Krebspatienten, bei denen klassische Medikamente nicht helfen, können möglicherweise auf die Informatik hoffen. Durch den digitalen Nachbau eines Tumors können Ärzte alternative Therapieansätze ausprobieren.
Manche beschwören es schon als die Zukunft der Medizin, aber die Methode hat auch Grenzen. In Deutschland ist es erst an etwa 80 Menschen ausprobiert worden. Bei circa der Hälfte hat es etwas gebracht.
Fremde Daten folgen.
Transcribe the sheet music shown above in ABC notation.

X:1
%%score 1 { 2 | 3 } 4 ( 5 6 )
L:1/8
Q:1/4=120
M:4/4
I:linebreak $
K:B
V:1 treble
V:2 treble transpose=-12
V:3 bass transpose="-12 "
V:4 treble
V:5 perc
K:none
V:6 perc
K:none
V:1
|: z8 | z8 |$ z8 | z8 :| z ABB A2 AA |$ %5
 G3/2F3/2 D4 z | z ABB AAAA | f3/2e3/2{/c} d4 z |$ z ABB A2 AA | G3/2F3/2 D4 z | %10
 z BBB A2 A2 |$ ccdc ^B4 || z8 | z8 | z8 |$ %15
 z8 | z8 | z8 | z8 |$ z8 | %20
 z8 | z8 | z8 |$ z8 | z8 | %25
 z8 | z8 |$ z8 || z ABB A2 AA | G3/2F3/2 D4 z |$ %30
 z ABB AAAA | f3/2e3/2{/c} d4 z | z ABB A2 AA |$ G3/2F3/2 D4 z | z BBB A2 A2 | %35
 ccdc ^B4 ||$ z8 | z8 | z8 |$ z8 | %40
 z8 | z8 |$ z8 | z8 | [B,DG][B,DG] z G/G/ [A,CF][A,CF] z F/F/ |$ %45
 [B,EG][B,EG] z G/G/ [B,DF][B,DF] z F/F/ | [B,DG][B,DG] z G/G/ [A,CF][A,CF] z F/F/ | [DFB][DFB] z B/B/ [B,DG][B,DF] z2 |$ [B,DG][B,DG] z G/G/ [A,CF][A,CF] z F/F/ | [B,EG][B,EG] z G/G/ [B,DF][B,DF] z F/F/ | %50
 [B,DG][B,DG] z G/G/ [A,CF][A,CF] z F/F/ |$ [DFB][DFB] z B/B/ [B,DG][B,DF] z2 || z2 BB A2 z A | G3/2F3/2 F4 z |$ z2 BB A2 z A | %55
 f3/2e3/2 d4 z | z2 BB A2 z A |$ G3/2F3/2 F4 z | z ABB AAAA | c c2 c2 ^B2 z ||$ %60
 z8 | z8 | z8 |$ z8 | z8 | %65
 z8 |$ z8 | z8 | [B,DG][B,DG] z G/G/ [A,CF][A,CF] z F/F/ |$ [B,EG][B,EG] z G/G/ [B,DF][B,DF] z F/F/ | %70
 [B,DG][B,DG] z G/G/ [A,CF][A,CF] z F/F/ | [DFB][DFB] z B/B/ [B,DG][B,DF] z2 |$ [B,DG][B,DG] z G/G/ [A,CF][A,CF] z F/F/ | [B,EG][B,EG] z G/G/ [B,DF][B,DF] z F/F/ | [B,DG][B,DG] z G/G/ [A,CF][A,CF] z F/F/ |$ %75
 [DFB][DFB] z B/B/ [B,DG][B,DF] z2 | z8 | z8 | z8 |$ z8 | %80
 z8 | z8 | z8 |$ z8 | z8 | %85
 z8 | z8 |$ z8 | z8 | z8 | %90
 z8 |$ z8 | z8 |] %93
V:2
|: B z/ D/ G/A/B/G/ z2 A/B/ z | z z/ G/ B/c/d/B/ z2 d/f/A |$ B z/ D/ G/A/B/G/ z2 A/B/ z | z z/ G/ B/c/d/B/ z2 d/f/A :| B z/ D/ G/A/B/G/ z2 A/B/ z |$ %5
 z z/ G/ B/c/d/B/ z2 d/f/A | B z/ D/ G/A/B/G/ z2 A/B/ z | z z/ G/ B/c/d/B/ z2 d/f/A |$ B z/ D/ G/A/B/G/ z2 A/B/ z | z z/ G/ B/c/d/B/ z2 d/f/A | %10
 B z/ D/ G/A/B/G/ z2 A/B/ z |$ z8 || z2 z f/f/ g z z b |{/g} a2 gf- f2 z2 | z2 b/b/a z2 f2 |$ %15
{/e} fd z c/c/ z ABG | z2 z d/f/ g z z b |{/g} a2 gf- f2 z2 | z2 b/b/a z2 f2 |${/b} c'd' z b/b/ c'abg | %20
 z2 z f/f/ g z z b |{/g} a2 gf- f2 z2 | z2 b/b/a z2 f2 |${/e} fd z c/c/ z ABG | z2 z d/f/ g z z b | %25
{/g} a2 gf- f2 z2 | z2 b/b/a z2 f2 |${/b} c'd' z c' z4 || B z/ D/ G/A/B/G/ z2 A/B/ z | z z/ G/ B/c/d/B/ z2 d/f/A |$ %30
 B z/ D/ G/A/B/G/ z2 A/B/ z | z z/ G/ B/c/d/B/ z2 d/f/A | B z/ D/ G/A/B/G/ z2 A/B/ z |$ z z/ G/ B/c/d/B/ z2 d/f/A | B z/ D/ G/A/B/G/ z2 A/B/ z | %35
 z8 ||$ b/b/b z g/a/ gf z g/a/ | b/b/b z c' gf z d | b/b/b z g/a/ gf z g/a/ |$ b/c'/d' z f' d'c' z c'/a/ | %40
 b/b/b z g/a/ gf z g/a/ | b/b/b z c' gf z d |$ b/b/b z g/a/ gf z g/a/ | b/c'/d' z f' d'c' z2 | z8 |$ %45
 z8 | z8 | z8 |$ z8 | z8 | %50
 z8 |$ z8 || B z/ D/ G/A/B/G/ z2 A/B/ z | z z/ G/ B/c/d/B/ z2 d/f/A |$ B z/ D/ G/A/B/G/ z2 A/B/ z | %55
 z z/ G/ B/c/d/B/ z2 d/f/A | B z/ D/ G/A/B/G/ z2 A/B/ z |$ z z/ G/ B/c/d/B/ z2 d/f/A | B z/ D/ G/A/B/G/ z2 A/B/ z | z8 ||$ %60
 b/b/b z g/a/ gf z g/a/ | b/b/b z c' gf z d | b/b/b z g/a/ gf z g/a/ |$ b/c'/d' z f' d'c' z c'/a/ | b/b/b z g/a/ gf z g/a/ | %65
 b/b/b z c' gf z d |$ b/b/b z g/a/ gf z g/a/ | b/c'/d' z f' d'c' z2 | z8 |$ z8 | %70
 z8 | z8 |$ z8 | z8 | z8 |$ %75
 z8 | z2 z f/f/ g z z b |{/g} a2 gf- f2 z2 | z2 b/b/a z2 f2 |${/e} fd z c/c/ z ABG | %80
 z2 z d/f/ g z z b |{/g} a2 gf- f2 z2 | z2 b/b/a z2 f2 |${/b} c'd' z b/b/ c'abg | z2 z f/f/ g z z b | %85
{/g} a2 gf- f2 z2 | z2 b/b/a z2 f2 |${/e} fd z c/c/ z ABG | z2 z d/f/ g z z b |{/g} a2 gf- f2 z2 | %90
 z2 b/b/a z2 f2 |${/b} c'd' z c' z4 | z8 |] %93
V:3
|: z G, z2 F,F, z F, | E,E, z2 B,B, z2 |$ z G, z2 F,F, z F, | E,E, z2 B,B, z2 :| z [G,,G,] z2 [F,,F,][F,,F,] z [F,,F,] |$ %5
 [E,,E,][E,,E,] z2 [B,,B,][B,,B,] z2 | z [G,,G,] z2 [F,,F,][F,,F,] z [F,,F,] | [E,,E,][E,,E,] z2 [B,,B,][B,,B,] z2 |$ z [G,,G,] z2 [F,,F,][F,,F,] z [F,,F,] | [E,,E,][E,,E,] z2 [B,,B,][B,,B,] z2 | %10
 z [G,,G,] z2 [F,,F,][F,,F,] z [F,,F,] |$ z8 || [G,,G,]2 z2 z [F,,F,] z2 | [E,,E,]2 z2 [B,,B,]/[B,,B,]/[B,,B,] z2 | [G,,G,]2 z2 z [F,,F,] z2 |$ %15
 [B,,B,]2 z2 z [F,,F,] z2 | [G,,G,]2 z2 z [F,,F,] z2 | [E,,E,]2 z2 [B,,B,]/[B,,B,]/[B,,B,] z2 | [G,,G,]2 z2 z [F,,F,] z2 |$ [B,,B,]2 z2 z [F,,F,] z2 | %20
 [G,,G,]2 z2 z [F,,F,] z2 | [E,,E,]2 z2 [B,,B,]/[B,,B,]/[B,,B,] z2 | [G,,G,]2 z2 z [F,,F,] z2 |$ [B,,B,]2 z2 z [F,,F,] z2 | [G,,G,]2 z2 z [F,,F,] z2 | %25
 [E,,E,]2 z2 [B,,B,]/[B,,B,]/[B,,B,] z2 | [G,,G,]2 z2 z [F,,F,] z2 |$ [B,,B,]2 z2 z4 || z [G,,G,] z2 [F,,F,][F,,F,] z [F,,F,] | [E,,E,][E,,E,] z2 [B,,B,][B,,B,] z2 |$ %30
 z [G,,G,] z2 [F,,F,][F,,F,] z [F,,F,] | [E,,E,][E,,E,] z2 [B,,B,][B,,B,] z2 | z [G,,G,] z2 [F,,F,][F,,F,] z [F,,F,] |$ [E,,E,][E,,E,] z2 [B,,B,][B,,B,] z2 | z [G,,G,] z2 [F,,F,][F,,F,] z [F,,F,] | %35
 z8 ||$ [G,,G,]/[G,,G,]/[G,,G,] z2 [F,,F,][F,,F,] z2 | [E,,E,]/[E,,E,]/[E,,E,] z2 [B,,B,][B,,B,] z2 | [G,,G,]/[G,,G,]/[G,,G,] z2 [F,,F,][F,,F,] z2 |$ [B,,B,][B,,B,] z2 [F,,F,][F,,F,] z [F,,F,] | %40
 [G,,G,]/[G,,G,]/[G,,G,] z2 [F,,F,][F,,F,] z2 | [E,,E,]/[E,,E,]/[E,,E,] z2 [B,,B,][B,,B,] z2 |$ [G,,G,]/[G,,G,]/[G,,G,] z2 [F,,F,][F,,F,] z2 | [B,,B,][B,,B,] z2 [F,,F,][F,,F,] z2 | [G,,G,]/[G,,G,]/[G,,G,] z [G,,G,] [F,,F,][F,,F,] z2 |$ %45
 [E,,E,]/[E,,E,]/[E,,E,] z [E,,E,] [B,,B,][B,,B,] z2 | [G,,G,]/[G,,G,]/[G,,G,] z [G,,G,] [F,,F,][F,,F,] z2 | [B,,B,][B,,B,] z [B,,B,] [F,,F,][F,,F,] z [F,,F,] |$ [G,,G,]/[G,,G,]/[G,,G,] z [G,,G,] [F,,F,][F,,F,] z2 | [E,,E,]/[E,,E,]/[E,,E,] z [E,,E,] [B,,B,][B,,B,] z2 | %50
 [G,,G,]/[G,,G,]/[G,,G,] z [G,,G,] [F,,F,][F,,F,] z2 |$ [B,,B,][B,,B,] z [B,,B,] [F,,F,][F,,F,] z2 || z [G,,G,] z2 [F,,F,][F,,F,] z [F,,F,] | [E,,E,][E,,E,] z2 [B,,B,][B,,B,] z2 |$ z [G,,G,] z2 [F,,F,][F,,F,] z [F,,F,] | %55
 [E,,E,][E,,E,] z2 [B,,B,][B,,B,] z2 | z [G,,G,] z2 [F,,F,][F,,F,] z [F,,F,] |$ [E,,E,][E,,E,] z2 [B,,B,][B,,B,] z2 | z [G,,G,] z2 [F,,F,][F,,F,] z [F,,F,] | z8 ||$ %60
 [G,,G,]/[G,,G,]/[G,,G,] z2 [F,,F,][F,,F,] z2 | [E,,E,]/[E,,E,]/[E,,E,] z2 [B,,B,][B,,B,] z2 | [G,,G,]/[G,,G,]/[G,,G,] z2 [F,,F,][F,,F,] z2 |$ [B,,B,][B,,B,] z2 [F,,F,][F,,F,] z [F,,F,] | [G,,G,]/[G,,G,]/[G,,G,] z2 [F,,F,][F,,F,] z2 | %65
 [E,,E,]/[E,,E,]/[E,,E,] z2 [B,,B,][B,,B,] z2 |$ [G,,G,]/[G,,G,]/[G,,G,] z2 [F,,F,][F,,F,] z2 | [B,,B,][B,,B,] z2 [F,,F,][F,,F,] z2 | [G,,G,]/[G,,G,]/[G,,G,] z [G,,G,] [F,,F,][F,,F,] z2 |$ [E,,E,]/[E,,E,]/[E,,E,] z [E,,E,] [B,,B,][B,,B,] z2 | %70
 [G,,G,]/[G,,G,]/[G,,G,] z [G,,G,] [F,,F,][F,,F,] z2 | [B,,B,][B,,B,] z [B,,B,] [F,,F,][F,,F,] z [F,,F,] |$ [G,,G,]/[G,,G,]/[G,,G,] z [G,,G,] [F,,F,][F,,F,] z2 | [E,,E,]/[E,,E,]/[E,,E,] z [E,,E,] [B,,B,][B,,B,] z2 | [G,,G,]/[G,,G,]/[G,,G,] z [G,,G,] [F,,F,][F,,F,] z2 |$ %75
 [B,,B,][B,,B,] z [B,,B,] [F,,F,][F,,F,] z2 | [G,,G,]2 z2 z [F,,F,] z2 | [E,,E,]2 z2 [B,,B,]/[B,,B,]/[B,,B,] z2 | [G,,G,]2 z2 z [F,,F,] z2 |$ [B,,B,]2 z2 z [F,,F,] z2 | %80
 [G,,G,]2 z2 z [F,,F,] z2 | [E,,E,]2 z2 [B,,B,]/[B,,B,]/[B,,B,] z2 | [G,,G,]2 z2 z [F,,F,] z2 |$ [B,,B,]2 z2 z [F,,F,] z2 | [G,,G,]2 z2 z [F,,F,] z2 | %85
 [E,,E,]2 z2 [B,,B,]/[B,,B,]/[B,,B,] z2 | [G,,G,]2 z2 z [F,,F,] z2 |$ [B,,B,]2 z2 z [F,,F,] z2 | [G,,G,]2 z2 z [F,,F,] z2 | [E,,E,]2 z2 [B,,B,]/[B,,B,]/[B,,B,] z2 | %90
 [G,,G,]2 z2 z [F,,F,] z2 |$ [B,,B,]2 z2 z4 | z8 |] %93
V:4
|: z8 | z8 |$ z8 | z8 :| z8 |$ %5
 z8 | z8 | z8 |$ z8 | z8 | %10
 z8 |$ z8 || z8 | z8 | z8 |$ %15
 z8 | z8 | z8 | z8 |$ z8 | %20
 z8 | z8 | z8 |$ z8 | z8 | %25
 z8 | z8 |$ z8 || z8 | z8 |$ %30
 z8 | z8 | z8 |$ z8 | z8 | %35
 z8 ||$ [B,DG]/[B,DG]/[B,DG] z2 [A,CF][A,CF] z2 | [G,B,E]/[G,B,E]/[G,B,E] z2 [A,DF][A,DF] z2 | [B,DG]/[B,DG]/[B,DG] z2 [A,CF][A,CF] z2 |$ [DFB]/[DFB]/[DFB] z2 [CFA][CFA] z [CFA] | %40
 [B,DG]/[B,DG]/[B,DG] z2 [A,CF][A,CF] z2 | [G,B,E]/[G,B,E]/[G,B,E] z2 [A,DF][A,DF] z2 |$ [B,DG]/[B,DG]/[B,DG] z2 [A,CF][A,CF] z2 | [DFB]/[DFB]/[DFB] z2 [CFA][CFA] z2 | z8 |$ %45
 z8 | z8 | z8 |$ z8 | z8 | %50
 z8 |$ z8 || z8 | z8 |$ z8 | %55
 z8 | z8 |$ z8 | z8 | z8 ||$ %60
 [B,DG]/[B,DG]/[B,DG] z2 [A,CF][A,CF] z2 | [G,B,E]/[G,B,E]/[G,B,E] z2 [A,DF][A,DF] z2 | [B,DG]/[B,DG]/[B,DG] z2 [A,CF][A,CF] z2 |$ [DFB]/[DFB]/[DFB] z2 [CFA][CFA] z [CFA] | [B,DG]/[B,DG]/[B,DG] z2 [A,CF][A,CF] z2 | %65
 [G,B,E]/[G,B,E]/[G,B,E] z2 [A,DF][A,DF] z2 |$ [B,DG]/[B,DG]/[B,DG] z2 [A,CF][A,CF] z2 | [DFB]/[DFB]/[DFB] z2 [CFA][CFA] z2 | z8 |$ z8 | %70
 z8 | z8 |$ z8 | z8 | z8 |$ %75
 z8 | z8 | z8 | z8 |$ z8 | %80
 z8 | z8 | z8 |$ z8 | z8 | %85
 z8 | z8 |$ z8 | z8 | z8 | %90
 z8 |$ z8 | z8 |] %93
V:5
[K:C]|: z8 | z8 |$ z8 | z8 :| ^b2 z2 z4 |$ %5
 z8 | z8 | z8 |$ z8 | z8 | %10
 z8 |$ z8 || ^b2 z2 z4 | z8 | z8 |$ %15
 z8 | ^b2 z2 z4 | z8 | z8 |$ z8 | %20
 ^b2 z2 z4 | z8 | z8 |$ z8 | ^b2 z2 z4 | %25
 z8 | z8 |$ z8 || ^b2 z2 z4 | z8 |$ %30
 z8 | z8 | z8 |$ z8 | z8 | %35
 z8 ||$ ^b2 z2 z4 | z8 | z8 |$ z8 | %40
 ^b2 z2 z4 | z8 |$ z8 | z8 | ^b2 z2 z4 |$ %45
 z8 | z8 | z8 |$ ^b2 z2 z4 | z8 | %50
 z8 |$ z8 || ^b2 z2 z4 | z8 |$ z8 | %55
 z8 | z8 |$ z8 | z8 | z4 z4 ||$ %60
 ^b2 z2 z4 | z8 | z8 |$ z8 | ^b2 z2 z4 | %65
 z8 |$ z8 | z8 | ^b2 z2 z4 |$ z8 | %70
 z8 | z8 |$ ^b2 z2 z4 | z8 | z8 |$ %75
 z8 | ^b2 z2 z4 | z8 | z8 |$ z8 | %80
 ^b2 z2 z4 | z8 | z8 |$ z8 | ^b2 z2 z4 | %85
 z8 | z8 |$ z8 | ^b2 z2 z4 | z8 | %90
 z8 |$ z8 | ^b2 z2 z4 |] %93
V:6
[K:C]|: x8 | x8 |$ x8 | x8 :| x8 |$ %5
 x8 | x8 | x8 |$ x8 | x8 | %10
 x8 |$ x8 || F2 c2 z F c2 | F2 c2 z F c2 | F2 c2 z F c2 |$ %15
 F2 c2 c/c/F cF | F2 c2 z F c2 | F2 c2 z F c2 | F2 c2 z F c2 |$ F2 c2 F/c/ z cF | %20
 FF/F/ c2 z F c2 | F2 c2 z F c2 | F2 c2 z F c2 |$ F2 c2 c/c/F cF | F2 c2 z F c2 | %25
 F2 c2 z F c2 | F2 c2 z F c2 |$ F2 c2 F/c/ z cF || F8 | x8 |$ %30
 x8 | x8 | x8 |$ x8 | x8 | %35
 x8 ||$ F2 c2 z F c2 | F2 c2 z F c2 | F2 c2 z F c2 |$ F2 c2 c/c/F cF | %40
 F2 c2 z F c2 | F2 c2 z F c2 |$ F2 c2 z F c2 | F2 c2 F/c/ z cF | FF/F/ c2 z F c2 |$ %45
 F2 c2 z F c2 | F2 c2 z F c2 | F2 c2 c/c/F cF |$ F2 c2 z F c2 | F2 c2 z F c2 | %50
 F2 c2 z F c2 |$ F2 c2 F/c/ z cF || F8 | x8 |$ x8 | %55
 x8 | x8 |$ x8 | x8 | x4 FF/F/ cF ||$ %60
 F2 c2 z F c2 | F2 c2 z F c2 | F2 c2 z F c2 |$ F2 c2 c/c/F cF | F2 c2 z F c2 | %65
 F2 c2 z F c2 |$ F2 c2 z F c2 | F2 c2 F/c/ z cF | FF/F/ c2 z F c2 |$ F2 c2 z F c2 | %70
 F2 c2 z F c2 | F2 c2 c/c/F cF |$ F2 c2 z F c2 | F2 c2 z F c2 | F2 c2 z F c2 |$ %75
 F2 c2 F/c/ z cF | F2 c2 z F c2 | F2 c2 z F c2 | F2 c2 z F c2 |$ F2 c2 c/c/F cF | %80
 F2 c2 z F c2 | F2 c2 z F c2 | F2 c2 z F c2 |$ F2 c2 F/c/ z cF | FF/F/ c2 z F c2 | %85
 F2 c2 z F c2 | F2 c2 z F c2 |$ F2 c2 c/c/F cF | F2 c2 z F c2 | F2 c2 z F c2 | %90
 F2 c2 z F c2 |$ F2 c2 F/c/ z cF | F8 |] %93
Unter dem digitalen Zwilling muss man sich einen Nachbau des Tumors vorstellen, was im Prinzip das mathematische Modell der Zelle ist.
"Da wird das ganze Wissen über den Stoffwechsel, über das Zusammenspiel der Gene, wer wen reguliert, wo Botenstoffen ansetzen usw in über 22.000 mathematische Gleichungen gegossen."
Dieses Modell wird von den Ärzten dann mit den Daten des konkreten Tumors gefüttert. Da fließt das Erbgut ein, aber auch, welche Gene aktiv sind oder ob bestimmte Eiweiße verändert sind. Das Daten-Modell kann dann abschätzen, welche Kombination aus Medikamenten den größten Erfolg erzielen würde.
Tumor-Kopien füttern Datenbank
Weil jeder Mensch unterschiedlich auf Medikamente reagiert, und der richtige Therapieansatz deshalb so schwer zu finden ist, ist die Hoffnung groß, anhand digitaler Tumorkopien mehr Menschen schnell und präzise helfen zu können.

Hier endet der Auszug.